158

I am trying to find out the size/shape of a DataFrame in PySpark. I do not see a single function that can do this.

In Python, I can do this:

data.shape()

Is there a similar function in PySpark? This is my current solution, but I am looking for an element one

row_number = data.count()
column_number = len(data.dtypes)

The computation of the number of columns is not ideal...

ItsMe
  • 395
  • 2
  • 13
Xi Liang
  • 1,649
  • 3
  • 10
  • 5

5 Answers5

253

You can get its shape with:

print((df.count(), len(df.columns)))
yatu
  • 86,083
  • 12
  • 84
  • 139
George Fisher
  • 3,046
  • 2
  • 16
  • 15
80

Use df.count() to get the number of rows.

Tshilidzi Mudau
  • 7,373
  • 6
  • 36
  • 49
VMEscoli
  • 1,192
  • 1
  • 10
  • 20
55

Add this to the your code:

import pyspark
def spark_shape(self):
    return (self.count(), len(self.columns))
pyspark.sql.dataframe.DataFrame.shape = spark_shape

Then you can do

>>> df.shape()
(10000, 10)

But just remind you that .count() can be very slow for very large table that has not been persisted.

Louis Yang
  • 3,511
  • 1
  • 25
  • 24
  • 5
    I really think it's a bad idea to change the DataFrame API, without a valid reason to do so. just call `spark_shape(my_df)`... Moreover, possibly name the function something clearer like `compute_dataframe_shape`... – Davide Aug 10 '22 at 13:50
  • This tip is for data scientists or data analysts who have to constantly type those command every day multiple times when they do analysis on data.

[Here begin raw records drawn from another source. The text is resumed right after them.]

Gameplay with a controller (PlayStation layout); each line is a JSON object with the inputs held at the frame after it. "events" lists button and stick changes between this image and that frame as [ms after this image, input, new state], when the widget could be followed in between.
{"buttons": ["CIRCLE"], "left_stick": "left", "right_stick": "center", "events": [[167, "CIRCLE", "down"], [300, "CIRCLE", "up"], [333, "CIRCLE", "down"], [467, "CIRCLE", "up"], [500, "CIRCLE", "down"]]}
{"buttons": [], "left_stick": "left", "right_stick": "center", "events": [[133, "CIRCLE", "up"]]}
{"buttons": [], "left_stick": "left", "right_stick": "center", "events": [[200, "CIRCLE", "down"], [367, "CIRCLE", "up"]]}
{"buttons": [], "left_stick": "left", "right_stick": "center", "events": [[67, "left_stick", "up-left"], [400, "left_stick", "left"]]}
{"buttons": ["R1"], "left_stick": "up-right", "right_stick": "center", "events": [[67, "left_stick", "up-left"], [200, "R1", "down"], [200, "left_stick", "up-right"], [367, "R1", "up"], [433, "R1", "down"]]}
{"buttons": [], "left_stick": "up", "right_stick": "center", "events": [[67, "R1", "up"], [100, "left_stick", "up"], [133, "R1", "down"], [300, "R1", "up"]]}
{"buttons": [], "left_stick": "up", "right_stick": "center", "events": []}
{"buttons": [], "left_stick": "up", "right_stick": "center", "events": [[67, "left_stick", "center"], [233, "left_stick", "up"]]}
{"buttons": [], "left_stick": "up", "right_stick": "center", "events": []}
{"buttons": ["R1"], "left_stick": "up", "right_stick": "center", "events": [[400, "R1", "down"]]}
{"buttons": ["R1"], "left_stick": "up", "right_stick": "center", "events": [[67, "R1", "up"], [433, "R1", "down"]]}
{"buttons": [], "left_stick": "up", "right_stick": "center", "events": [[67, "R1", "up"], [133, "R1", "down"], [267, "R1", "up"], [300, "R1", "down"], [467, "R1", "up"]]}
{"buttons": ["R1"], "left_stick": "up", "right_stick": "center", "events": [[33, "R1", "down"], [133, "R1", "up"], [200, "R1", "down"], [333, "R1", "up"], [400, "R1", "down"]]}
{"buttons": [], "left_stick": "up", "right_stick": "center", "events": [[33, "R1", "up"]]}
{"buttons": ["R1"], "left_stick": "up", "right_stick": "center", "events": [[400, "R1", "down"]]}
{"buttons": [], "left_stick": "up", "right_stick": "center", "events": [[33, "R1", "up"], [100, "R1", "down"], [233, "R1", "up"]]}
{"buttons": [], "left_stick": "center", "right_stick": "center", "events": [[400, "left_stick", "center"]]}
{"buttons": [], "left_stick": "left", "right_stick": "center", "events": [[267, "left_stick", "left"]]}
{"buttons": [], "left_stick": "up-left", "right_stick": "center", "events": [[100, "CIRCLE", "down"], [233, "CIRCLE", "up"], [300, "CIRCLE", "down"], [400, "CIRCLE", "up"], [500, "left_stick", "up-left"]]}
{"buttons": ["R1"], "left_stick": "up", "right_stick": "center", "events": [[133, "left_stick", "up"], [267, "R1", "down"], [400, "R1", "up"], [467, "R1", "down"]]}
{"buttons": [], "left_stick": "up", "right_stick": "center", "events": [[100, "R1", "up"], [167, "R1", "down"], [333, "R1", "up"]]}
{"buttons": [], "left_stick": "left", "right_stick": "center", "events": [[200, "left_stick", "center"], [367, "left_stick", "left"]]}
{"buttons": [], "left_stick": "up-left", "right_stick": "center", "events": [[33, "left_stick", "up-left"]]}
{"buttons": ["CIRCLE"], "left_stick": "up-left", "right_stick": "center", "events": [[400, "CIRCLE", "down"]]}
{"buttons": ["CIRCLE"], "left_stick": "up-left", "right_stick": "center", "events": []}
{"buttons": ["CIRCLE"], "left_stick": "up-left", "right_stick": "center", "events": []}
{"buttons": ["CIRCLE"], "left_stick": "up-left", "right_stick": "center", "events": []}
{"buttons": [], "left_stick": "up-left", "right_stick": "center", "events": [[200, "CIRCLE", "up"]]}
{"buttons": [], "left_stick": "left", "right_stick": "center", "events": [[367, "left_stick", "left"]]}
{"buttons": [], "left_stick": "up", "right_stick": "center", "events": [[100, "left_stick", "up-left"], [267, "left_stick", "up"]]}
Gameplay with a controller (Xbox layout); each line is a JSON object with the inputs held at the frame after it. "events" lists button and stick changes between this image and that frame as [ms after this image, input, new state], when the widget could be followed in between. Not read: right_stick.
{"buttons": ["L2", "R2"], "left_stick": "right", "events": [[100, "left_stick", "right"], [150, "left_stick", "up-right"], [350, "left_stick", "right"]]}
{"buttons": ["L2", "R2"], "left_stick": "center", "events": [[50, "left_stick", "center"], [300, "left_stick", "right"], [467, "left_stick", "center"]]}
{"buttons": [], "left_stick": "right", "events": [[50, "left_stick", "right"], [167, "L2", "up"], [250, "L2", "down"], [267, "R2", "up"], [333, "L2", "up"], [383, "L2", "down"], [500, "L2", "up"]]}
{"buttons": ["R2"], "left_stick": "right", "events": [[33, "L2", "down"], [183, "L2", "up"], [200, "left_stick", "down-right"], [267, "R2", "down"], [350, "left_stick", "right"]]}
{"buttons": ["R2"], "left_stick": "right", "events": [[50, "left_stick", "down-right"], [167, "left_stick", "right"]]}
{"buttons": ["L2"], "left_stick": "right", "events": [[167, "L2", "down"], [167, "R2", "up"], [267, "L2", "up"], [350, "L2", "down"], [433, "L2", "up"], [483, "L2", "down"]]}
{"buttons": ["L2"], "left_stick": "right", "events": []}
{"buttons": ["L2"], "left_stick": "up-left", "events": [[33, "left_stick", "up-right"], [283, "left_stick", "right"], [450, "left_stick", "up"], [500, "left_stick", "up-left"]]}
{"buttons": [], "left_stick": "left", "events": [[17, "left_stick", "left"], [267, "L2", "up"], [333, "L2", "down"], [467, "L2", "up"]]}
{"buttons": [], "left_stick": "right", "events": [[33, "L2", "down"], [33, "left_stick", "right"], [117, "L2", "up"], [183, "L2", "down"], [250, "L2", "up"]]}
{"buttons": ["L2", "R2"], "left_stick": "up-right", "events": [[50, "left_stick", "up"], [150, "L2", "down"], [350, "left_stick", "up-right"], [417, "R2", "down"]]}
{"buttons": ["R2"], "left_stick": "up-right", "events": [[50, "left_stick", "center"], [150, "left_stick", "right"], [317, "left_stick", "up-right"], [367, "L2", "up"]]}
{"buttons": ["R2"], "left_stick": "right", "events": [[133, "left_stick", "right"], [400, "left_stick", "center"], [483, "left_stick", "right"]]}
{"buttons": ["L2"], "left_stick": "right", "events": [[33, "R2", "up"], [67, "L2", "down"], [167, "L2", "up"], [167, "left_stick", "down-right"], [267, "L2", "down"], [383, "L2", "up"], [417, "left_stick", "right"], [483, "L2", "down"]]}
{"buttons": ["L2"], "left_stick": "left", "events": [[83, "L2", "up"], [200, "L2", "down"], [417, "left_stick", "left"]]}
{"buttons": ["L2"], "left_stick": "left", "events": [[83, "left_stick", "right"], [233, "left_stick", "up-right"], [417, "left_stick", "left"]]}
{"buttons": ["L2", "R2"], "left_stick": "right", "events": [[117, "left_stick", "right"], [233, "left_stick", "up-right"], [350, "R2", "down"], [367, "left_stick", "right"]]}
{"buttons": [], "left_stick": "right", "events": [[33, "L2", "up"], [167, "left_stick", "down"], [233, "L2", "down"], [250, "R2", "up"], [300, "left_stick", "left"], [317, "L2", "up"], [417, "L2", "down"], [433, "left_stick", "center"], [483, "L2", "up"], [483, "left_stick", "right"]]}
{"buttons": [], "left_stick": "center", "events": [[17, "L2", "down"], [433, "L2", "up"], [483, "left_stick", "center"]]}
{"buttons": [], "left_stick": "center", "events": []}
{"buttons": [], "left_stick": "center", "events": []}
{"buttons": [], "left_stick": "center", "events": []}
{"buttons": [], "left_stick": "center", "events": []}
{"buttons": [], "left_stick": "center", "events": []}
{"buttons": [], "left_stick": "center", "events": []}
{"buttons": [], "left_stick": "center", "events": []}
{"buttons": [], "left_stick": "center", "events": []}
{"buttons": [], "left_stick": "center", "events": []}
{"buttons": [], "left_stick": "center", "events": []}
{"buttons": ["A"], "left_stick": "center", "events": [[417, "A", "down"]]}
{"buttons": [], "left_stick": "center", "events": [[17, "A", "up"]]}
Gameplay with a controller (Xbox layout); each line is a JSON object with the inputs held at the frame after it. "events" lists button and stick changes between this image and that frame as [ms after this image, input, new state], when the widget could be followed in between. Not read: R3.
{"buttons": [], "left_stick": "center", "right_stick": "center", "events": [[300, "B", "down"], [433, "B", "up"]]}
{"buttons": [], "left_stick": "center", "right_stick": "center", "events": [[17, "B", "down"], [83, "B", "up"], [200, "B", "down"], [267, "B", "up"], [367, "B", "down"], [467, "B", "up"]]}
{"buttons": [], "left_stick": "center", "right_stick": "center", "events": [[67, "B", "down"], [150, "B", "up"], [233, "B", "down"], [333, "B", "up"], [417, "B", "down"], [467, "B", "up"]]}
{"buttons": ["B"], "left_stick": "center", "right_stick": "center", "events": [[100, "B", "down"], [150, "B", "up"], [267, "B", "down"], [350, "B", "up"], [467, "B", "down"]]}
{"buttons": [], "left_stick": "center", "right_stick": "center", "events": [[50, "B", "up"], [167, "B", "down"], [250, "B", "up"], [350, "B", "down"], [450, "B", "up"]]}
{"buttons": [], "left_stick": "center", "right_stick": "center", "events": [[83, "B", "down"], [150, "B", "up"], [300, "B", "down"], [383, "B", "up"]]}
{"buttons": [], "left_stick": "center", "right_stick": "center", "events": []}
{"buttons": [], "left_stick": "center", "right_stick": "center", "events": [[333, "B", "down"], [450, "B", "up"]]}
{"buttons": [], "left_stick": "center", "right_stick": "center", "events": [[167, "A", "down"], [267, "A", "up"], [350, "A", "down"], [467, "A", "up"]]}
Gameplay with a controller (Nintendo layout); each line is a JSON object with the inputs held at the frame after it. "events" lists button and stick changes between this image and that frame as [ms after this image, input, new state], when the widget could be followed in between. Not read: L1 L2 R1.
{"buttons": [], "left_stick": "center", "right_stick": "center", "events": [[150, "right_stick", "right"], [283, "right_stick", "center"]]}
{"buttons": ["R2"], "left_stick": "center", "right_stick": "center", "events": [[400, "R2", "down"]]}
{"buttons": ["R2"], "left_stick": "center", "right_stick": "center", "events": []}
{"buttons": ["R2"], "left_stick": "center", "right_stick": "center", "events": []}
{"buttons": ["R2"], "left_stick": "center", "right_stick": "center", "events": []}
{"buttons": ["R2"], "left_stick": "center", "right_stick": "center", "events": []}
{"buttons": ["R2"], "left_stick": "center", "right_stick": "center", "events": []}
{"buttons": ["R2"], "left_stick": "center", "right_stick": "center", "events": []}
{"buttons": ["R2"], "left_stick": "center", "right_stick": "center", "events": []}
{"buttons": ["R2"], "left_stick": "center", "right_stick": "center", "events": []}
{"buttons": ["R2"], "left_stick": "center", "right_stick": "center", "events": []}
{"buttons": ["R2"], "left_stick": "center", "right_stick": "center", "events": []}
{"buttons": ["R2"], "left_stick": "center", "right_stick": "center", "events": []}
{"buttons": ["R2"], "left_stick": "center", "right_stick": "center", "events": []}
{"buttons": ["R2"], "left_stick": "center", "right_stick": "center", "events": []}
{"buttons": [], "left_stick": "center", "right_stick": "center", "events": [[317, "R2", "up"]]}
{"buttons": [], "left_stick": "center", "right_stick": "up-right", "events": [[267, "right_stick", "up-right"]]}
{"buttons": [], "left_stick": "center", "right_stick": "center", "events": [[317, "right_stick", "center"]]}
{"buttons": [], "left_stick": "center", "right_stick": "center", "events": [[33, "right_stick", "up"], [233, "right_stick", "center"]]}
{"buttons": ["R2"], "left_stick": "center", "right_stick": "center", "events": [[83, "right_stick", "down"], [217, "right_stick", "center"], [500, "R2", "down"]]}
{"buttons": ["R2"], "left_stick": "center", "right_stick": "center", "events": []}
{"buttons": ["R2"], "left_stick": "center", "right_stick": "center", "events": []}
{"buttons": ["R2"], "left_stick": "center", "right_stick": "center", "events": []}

It is not for better engineering perspective or production code. – Louis Yang Sep 05 '22 at 09:07
12
print((df.count(), len(df.columns)))

is easier for smaller datasets.

However if the dataset is huge, an alternative approach would be to use pandas and arrows to convert the dataframe to pandas df and call shape

spark.conf.set("spark.sql.execution.arrow.enabled", "true")
spark.conf.set("spark.sql.crossJoin.enabled", "true")
print(df.toPandas().shape)
Venzu251720
  • 177
  • 1
  • 2
  • 17
    Isn't .toPandas an action? Meaning: isn't this going to collect the data to your master, and then call shape on it? If so, it would be inadvisable to do that, unless you're sure it's going to fit in master's memory. – ponadto Apr 06 '20 at 16:57
  • 8
    If the dataset is huge, collecting to Pandas is exactly what you do NOT want to do. Btw: Why do you enable cross join for this? And does the arrow configuration help collecting to pandas? – Melkor.cz Aug 27 '20 at 11:49
4

I think there is not similar function like data.shape in Spark. But I will use len(data.columns) rather than len(data.dtypes)

YungChun
  • 105
  • 5